At the molecular level, the research also drew in scientists from The Scripps Research Institute in Florida, including Kendall Nettles and Jerome Nwachukwu, who analyzed how the new compounds bind to estrogen-receptor β, an interaction thought to promote myelin repair. Additional team members—Flavio Cardenas, Alyssa Anderson, Brandon Poole, Devang Deshpande, Kelley Atkinson, Stephanie Peterson, and Martin Garcia-Castro—helped refine testing and data.
To understand why this matters, imagine the nervous system as a country of interconnected highways. In MS, those roads are riddled with potholes and blockades. For decades, medicine has focused on reducing new potholes, lessening inflammation, but the roads already damaged remained broken. K102 aims to fill those potholes. In animal studies, it repaired the myelin and restored nerve function, allowing signals to flow more efficiently. In human cell experiments, the compound prompted oligodendrocytes, the body’s natural myelin producers, to start rebuilding. That’s why researchers and patients alike see this as more than incremental progress. It hints at regeneration, not just remission.
Interestingly, the researchers say K110 might prove even more useful in conditions beyond multiple sclerosis. Its chemical structure interacts differently within the central nervous system, possibly aiding recovery from spinal-cord injuries, stroke, or traumatic brain injury, any disorder where myelin loss plays a role. Such versatility could open new doors in neuroregenerative medicine, a field long starved for success. “The idea that we can actually rebuild parts of the nervous system once thought irreparable is thrilling,” said Cadenza Bio co-founder David Martin.

Hope is not the same as hype, and everyone involved knows it. Translating a discovery from Petri dish to pharmacy shelf can take a decade or more. Safety trials, dose testing, and regulatory review form a gauntlet that only a handful of experimental drugs survive. But even cautious optimism matters. For people living with MS, it is the difference between managing decline and envisioning recovery.
At UC Riverside, Iqbal Pittalwala, senior public information officer who first reported the university’s breakthrough, put it simply: “It’s the result of years of perseverance, collaboration, and trust.”

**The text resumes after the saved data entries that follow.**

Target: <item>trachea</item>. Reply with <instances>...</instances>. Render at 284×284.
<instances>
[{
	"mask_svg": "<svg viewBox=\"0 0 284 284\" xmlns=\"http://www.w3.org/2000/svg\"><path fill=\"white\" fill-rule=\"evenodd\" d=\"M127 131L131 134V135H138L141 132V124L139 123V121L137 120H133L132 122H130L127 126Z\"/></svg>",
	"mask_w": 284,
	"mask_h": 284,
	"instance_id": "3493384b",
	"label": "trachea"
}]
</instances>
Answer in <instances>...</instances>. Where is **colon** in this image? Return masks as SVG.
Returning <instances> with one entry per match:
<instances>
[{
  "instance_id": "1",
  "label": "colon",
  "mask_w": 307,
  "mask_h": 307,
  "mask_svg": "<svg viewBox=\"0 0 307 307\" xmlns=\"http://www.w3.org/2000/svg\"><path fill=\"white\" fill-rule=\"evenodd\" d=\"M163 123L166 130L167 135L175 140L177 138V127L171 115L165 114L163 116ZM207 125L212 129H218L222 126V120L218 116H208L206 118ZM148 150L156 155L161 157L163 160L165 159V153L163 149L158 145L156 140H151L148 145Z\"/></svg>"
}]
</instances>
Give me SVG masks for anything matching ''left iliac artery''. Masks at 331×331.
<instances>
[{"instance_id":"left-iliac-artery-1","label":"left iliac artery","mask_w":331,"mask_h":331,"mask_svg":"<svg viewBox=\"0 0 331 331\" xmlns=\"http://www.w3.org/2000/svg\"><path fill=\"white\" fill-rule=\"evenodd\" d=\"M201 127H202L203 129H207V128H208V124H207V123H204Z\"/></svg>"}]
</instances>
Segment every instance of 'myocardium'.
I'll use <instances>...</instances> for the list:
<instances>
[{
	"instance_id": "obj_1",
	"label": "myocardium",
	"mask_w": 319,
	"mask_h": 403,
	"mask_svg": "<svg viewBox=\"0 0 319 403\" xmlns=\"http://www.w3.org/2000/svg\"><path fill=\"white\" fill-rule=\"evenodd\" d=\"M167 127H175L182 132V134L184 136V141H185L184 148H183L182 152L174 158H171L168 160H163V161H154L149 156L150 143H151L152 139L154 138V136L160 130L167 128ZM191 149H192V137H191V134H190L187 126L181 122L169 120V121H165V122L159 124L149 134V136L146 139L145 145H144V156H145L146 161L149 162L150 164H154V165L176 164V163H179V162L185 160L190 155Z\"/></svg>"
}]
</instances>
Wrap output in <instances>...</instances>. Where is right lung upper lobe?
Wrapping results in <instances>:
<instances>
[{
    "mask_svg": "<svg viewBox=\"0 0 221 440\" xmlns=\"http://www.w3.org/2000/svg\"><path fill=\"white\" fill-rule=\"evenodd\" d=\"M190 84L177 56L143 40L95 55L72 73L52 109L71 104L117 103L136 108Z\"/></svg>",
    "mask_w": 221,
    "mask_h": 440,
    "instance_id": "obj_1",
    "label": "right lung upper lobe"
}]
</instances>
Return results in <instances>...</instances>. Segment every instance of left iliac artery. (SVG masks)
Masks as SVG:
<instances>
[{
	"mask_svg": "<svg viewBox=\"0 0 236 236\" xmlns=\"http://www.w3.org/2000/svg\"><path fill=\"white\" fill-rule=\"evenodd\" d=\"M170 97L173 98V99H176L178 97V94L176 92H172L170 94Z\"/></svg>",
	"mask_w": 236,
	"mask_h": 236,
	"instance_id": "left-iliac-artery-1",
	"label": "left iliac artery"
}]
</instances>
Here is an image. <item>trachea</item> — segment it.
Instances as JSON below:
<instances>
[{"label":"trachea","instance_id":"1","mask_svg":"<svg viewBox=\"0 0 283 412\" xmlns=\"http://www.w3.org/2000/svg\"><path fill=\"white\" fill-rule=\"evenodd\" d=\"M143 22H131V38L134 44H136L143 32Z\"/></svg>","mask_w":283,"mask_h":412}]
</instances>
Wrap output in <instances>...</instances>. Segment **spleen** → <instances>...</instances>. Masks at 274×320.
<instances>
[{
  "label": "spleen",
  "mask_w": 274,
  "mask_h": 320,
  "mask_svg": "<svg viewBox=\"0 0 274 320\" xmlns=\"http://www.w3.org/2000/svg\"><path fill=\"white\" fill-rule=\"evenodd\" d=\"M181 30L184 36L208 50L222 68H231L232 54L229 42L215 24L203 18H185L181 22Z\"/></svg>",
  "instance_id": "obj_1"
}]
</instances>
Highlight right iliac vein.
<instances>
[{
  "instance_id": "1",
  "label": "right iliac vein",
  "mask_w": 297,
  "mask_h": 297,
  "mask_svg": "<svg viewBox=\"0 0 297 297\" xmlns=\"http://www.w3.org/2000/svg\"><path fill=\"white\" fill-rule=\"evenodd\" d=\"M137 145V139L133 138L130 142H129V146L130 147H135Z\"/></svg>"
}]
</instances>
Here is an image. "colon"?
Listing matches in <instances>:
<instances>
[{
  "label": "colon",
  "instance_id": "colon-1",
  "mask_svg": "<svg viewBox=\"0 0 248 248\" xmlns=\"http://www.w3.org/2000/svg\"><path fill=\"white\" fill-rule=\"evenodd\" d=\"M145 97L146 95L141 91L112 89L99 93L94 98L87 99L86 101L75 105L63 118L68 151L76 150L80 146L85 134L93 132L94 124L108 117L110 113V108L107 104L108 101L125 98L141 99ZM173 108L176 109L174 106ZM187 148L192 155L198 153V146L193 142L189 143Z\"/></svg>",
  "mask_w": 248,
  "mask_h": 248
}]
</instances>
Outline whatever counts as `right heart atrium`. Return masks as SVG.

Tiwari-Woodruff echoed that sentiment. Since establishing her lab in 2014, she has mentored dozens of young scientists and built a research culture defined by persistence. “This work isn’t driven by profit,” she said. “It’s driven by the desire to restore health and hope.”
The K102 story also reflects how modern science has evolved. The myth of the lone genius in the lab coat has given way to networks of collaboration—universities, nonprofits, and private startups woven together by shared purpose. In this model, public funding lights the spark, philanthropy fans the flame, and biotech carries the torch to the marketplace. Without any one of those, the chain breaks.
For patients, that chain now represents something precious: a line connecting the distant world of laboratory mice to the very real world of human healing.
If clinical trials confirm what early research suggests, K102 and K110 could represent the first true remyelination therapy, medicine that not only halts damage but rebuilds the nervous system itself. That’s a bold promise. But so was the idea of electricity running through copper wire, or a man walking on the moon. Science moves forward not by certainty, but by conviction, by people willing to test impossible ideas until they work.
And somewhere in Riverside, California, that conviction hums quietly in a lab, where scientists are still watching nerves heal under the microscope, believing that one day, what they see there might change the world.